É tudo isto no essencial que tem que se mudar. As novas realidades desejadas serão o contraponto a cada uma das realidades actuais aqui descritas.

Com este PS, mais cúmplice da esquerda radical, diferente do PS em fases anteriores (e espera-se do PS futuro) não se descortina a visão, as ideias ou mesmo a vontade prática de contribuir para um projeto reformista, que altere este status quo e que avance para as novas e necessárias realidades.

O desafio agora prioritário é saber como iniciar um processo mais determinado e eficaz que nos permita afirmar as novas realidades que poderão vir a trazer significativamente mais vantagens e benefícios para os portugueses – os de hoje e os vindouros.

No processo a desenvolver, que começa agora a decorrer espontânea e inorganicamente, as principais ideias a ter e as políticas a propor terão de ser maioritariamente provenientes da sociedade civil mais interessada, construtiva e apaixonada, dos cidadãos e dos grupos e organizações que estes constituem, tirando partido de todas as novas tecnologias e plataformas de comunicação, e da possível participação a baixo custo que o mundo da internet permite.

Haverá contributos que surgirão mais estruturados, organizados e profundos e outros menos fundamentados, sendo que o importante é cada vez mais cidadãos irem acreditando em novas formas de organizar a sociedade e de pô-la a funcionar.

As mudanças não poderão ser concretizadas sem partidos e governos que saibam aproveitar e protagonizar as novas dinâmicas que esta sociedade civil passará a solicitar, desenvolvendo o projeto que entendam propor aos portugueses e comunicando-o de forma eficaz e mobilizadora.

Os líderes destas organizações políticas terão de ser espíritos abertos e livres, inspiradores, capazes de “domar” os excessos e as práticas inaceitáveis das máquinas partidárias (mais fácil de dizer do que fazer) renovando-as.

Terão de ser líderes que apostem convictamente em novas realidades e num projecto que, antes das preocupações económicas e de criação de riqueza, assenta em bases filosóficas, de valores, qualitativas e de convicções, e mesmo de emoções, relativamente à evolução necessária da sociedade Portuguesa.

Líderes que acreditem de facto nos portugueses e na sua iniciativa e empoderamento.

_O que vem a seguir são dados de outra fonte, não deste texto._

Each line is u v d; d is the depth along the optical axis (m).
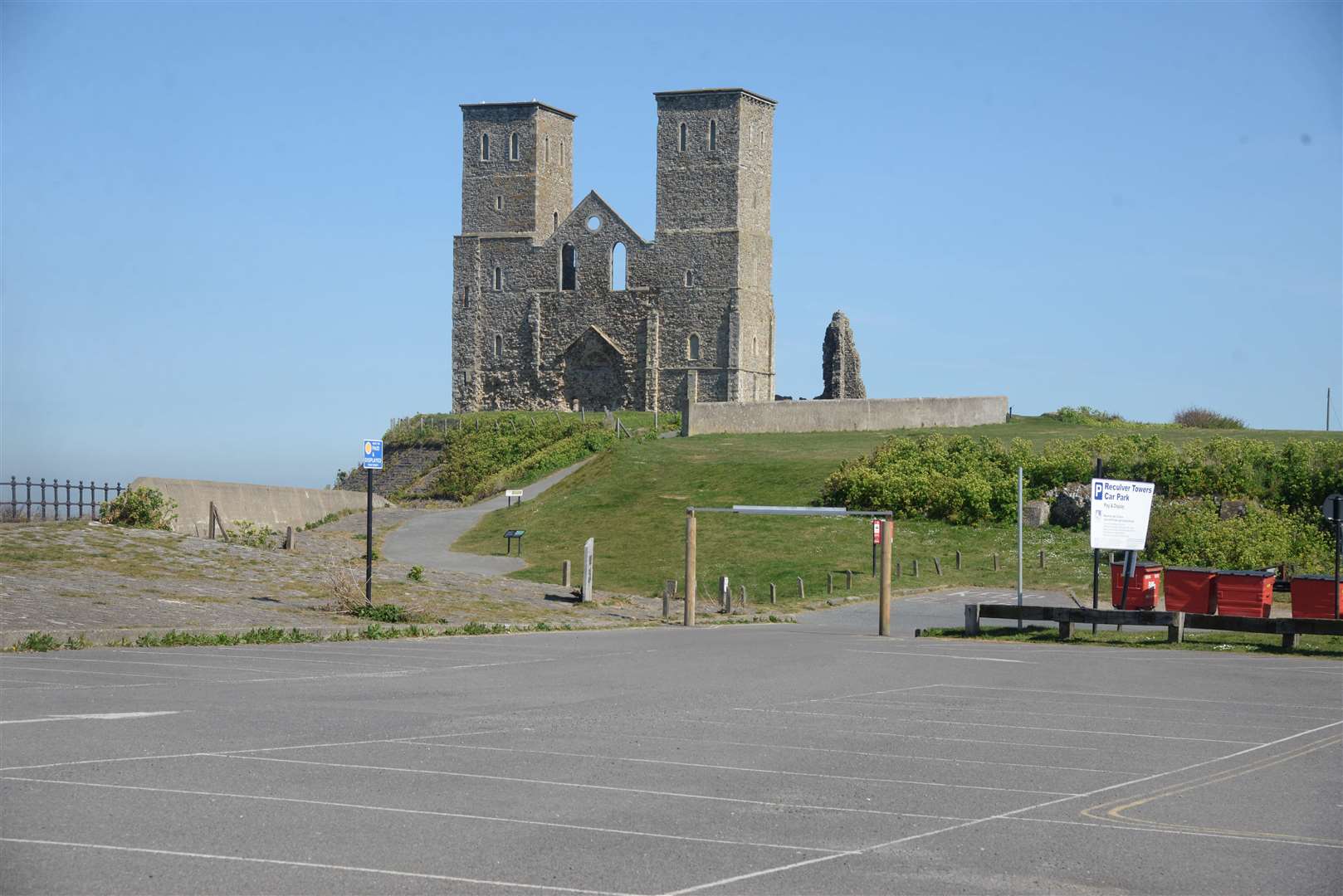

Ou seja, devem ser independentes dos pequenos e dos grandes interesses, com uma forte ambição de defender o interesse público, e um pouco menor em satisfazer e afirmar o seu ego e o seu poder não se preocupando em demasia com o seu carreirismo político ou com a preparação da sua “reforma” pós atividades políticas.

Não se pretendem mulheres ou homens santos ou puros, sem pecados ou que nunca no passado falharam ou cometeram erros, mas apenas que os seus interesses, mesmo que legítimos, não venham a esmagar ou a contradizer em absoluto o interesse público, e que tenham uma experiência de vida que não se resuma fundamentalmente à área político-partidária.

A sociedade civil e os cidadãos serão quem tem que proclamar o perfil desejado dos líderes e escrutiná-lo.

Os projectos políticos a serem propostos não têm de ser defensivos nem preservarem os tabus antes têm de ser de ruptura com muitas das práticas existentes, sem deixarem de estar abertos à discussão e às críticas de todos, sem prejuízo de serem tomadas as decisões necessárias. Não são projectos intolerantes, radicais ou de imposição, mas de construção conjunta com a nova maioria de cidadãos que a eles forem aderindo.

Estes líderes, que naturalmente terão uma base ideológica assente na liberdade, na democracia e no humanismo, não têm de se focar nos rótulos e na afirmação obsessiva de que são do centro-esquerda, do centro, da direita ou mesmo da social democracia ou liberais ou mais ou menos conservadores.

Basta afirmarem-se como não socialistas estatizantes, serem abertos à diversidade, também na moral e costumes, sem ditaduras do politicamente correcto, explicitarem e apostarem nas novas realidades e possuírem e comunicarem um conjunto de políticas consistentes, que respondam às necessidades e ansiedades dos cidadãos e das famílias mostrando como as adaptarão, sem exclusões, a cada um dos principais grupos da nossa sociedade (trabalhadores por contra de outrem, por conta própria, funcionários públicos, empresários, crianças, jovens, reformados, deficientes e doentes crónicos, etc.).

Notas:

1 – Estes serão temas a explorar e concretizar em próximos artigos.